Credit for Time Spent in the SAFPF

          In his first issue, appellant claims that the trial court erred in failing to give him credit for time served in the SAFPF.

          A trial court must give a criminal defendant credit on his sentence “for the time that the defendant has spent in jail in said cause, other than served as a condition of community supervision . . . .” Tex. Code Crim. Proc. Ann. art. 42.03, § 2(a) (Vernon Supp. 2003) (emphasis added). Appellant was credited on his sentence with time spent in jail; however, he argues that he should also have been credited for time spent in the SAFPF because the facility is like a jail, in that it is operated by TDCJ. See Tex. Gov’t Code Ann. § 493.009(a)-(g) (Vernon 1998).

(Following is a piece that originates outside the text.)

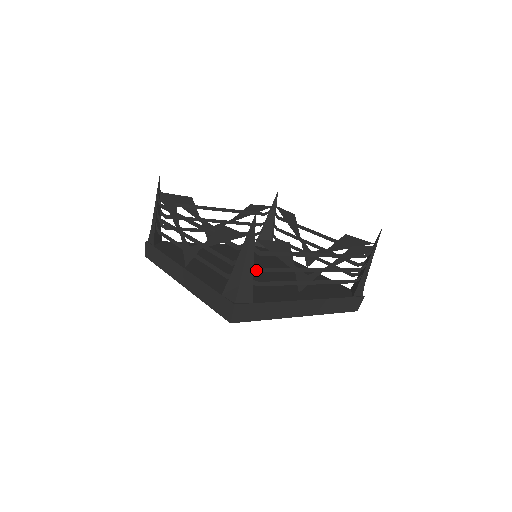
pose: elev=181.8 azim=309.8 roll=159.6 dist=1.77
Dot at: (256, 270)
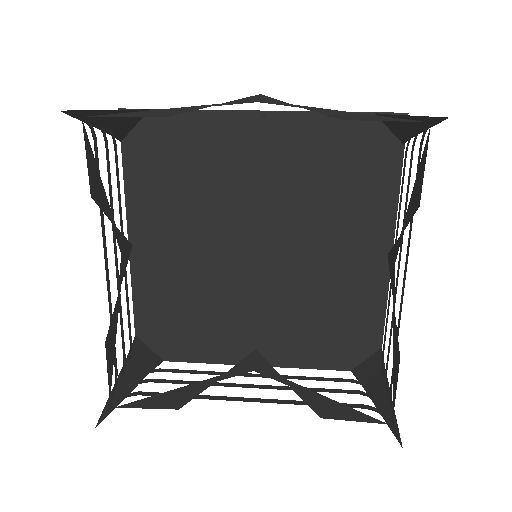
Dot at: (147, 380)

          An SAFPF is not a jail, nor is it treated like one for purposes of the Code of Criminal Procedure’s provisions concerning credit for time served. For this reason, one of our sister courts of appeals has held, albeit in an unpublished opinion, that a defendant could not obtain credit for time served in an SAFPF as a condition of community supervision. See Garcia v. State, 2002 WL 1421539 at *1 (Tex. App.—Amarillo June 28, 2002, no pet.) (not designated for publication). Additionally, we note that, even if appellant were correct that an SAFPF is the equivalent of a jail for purposes of article 42.03, section 2(a), the trial court would not have been required to give credit for time spent there: giving credit for time in confinement is not precluded, but is also not required, by article 42.03, section 2(a) if the confinement was a condition of community supervision, as it would have been here. See Ex Parte Quinby, 928 S.W.2d 565, 566 (Tex. Crim. App. 1996) (holding that “[Code of Criminal Procedure] [a]rticle 42.03, § 2(a) requires a trial court to give credit for jail time which is not a condition of community supervision, but does not itself preclude credit for confinement as a condition of community supervision, although other statutes do preclude such credit under some situations.”) (citations omitted).